WHAT TO PRODUCE:
Every line in the data below from the one containing "Portable chest radiograph, anteroposterior" down to the one containing "- admitted to", both included, must be retyped exactly; no other line is to appear.
- - - -
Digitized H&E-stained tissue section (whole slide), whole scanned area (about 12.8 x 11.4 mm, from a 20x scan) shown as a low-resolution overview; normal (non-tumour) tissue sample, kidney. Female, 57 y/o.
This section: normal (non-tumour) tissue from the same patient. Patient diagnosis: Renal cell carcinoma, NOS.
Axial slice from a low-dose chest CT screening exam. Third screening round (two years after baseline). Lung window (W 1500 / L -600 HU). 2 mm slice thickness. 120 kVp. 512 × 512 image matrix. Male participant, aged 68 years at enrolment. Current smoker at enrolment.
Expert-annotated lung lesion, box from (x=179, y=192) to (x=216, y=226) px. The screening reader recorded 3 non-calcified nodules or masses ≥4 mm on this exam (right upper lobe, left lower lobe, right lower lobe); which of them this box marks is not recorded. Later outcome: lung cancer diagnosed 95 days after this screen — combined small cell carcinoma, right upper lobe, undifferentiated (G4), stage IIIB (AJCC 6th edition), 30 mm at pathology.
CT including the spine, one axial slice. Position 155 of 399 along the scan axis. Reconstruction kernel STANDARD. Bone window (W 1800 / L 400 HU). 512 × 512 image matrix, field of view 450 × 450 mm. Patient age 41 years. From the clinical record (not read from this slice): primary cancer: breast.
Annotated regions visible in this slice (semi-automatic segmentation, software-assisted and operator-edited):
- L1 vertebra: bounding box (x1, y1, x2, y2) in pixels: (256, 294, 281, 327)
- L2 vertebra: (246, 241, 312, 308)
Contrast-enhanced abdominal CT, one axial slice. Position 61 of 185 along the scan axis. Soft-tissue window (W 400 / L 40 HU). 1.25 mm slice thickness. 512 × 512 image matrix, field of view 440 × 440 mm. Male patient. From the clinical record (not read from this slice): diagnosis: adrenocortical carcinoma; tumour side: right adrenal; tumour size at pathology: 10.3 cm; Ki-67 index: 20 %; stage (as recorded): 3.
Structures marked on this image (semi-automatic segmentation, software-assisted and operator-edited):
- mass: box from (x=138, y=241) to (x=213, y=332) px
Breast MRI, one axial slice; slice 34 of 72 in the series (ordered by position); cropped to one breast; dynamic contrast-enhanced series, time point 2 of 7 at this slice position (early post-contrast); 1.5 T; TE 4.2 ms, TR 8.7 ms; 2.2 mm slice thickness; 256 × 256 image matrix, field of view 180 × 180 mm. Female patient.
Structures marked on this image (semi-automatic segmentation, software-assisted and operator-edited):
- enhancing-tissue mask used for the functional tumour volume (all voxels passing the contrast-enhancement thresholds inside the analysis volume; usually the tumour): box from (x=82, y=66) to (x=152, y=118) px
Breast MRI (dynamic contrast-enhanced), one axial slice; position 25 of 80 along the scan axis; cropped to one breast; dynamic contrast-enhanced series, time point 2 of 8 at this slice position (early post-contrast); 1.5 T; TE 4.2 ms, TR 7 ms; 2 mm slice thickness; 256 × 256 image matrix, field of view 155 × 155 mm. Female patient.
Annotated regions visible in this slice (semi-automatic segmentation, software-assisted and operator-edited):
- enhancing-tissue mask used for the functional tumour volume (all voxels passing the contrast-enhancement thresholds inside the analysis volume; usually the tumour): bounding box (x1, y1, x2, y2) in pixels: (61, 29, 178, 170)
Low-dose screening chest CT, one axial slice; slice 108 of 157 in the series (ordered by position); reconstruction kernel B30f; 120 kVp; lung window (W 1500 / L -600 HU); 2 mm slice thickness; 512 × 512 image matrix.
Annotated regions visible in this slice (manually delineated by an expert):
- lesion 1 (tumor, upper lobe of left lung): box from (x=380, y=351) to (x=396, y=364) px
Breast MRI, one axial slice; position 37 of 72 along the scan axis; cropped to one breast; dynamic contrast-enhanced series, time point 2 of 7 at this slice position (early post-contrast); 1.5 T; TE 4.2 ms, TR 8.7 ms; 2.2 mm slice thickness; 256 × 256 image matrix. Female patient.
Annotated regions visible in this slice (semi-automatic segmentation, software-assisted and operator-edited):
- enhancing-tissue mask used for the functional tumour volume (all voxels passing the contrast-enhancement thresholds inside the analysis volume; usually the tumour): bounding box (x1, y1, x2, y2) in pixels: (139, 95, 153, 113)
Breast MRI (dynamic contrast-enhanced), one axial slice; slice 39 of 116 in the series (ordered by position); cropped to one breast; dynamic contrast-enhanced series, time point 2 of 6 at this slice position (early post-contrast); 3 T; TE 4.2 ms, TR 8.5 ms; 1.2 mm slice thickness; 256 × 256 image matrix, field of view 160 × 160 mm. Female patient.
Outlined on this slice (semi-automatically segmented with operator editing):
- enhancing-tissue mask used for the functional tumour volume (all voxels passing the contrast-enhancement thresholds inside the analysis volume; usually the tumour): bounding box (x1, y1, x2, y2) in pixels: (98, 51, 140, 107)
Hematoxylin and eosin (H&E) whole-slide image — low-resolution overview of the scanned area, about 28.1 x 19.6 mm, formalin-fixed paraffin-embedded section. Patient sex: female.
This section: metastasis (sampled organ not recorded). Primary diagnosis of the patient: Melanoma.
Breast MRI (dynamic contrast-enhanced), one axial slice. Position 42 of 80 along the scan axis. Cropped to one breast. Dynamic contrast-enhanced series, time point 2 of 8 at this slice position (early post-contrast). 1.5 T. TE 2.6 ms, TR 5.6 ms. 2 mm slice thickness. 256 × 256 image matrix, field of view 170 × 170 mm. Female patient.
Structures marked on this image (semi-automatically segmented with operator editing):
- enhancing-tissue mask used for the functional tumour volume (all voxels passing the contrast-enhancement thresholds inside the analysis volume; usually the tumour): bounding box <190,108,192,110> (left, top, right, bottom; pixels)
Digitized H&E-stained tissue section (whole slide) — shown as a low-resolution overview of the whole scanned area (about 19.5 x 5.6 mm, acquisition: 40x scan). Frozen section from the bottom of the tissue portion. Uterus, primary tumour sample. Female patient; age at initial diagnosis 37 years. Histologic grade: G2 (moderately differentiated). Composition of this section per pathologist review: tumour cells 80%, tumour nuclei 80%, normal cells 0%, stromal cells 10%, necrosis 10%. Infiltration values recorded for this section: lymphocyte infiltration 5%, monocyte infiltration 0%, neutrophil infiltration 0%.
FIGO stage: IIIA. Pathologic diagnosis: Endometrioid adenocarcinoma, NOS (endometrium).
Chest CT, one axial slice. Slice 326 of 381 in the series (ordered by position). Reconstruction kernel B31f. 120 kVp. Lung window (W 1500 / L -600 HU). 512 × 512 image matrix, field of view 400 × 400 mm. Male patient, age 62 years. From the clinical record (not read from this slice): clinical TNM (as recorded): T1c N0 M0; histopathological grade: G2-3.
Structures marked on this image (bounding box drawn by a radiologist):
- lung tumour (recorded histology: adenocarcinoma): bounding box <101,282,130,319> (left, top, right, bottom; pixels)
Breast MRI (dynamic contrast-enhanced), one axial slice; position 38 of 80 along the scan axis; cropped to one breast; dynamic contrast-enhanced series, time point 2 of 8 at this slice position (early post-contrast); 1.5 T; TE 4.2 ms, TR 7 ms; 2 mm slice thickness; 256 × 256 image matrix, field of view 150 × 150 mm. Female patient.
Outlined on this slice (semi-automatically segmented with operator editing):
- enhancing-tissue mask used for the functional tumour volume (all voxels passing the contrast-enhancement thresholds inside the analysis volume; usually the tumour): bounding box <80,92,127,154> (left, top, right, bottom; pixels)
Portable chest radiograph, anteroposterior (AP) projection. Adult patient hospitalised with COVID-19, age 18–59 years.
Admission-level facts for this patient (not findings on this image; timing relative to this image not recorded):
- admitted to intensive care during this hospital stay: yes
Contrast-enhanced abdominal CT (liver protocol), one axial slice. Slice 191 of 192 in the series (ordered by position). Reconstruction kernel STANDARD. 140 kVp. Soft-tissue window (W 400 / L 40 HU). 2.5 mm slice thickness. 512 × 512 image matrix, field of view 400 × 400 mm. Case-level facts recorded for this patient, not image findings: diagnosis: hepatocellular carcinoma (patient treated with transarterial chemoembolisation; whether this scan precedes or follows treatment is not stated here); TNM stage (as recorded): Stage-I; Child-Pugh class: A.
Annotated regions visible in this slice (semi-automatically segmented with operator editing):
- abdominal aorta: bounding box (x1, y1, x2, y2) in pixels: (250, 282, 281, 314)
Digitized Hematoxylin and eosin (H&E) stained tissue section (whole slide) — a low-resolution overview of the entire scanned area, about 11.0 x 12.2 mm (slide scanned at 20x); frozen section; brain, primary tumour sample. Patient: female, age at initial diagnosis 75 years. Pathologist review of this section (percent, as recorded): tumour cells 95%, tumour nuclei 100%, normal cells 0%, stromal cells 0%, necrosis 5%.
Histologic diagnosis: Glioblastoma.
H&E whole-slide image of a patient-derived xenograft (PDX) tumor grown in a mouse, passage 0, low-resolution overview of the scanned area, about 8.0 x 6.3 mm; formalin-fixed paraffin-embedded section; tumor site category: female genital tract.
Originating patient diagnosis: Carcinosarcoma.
- - - -
YOUR SOLUTION:
Portable chest radiograph, anteroposterior (AP) projection. Adult patient hospitalised with COVID-19, age 18–59 years.
Admission-level facts for this patient (not findings on this image; timing relative to this image not recorded):
- admitted to intensive care during this hospital stay: yes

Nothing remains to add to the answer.